Восходящая звезда российской сцены Агата Вавилова появляется в роли обитательницы сомнительного учреждения, певички Люси. Антипод «чистой» и скучно-благообразной невесты Джекилла Эммы — Елена Газаева/Вера Свешникова «падшая» Люси демонстрирует натуру яркую, неординарную и живую. Вызывающая чувственность Люси-Вавиловой непостижимым образом сочетается с тонкой душевной организацией; кричащая сексуальность — с врождённым целомудрием. Вавилова создаёт образ цельный и даже некоторым образом выходящий за рамки мюзикла — хорошая актёрская школа накладывается на крепкую драматургию. Богатое красками крупное сопрано то заходится почти в исступлении, то звучит нежно и просветлённо, а в каждом жесте, взгляде, слове читается обречённость. Рыжеволосой красавице никогда не вырваться из поглощающего её омута — так же, как опрометчиво выпустившему собственного демона прекраснодушному Джекиллу никогда не избавиться от его пут. Эта общая безысходность притягивает героев друг к другу на подсознательном уровне, и нож, которым Хайд полоснёт по горлу Люси, явится своего рода провозвестником кончины Джекилла от руки Аттерсона — Александр Суханов, выполнившего последнюю волю друга.
Как и в литературной первооснове, никаких чудес в мюзикле не произошло. Людское тщеславие оказалось посрамлено, сомнительный эксперимент обернулся чередой человеческих трагедий (мюзикльный Хайд совершает серию убийств, не уступая в жестокости Джеку Потрошителю).

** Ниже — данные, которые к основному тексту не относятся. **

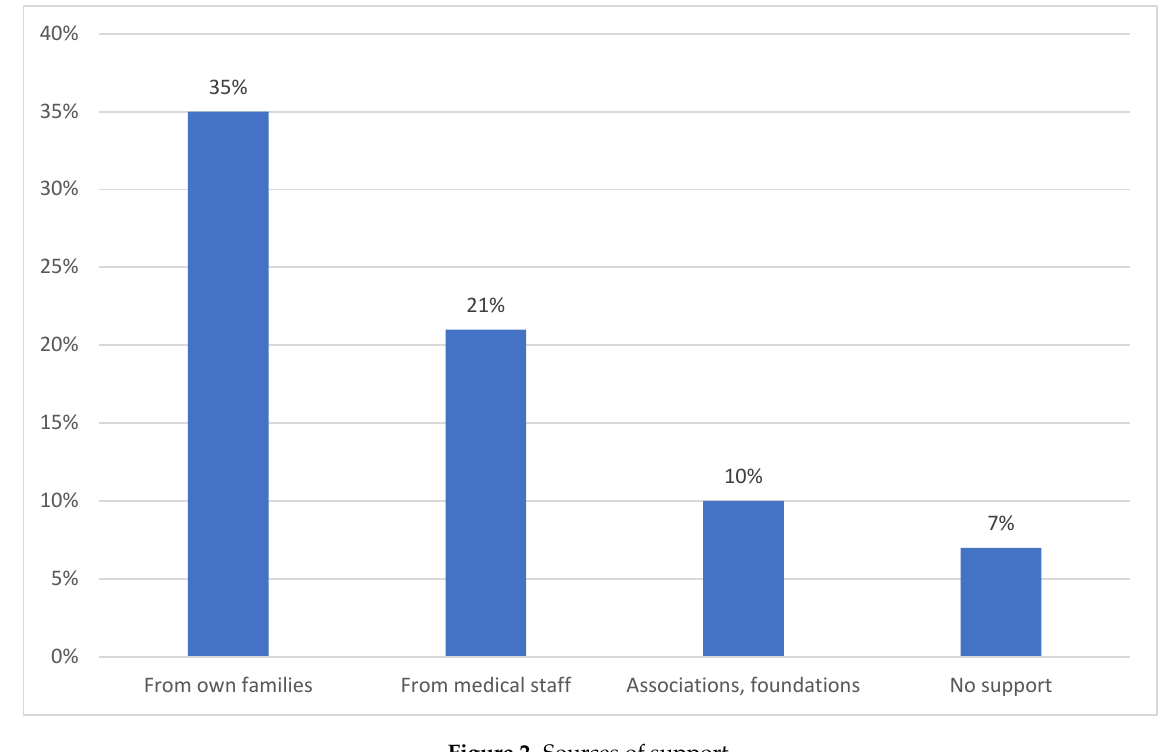
Figure 2. Sources of support.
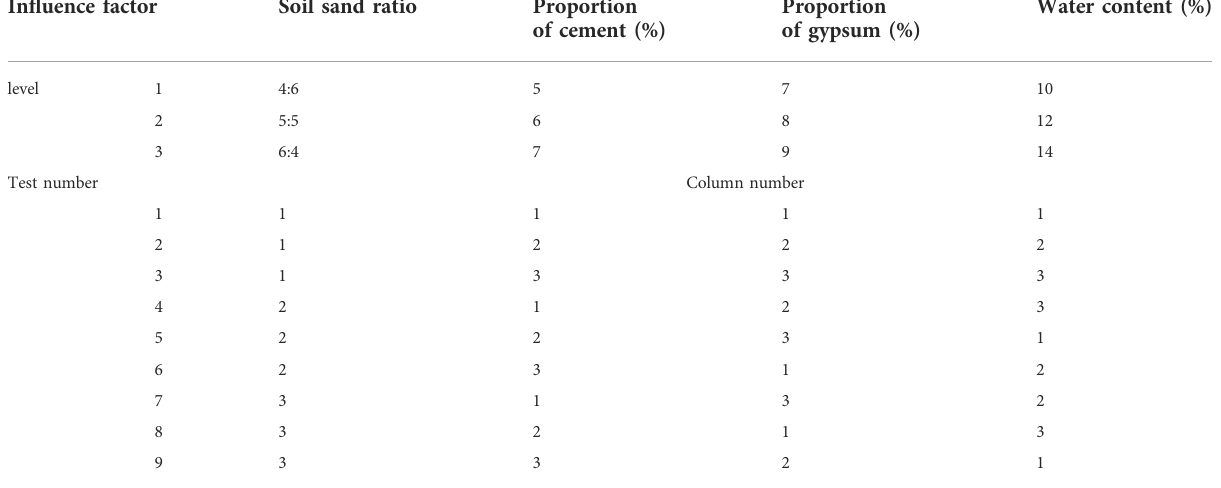
TABLE 2 Orthogonal test design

Если же выйти за рамки сюжета и его толкований, то в «сухом остатке» остаётся высочайшее качество проекта, реализованного российскими артистами на сцене российского театра. Ещё несколько лет назад подобное развитие событий невозможно было предположить даже в самых смелых мечтах. За очевидностью того, что «как на Бродвее», мы никогда не сможем, совершенно не маячила даже малая вероятность, что сможем — по-своему, но совсем не хуже. И вот — смогли!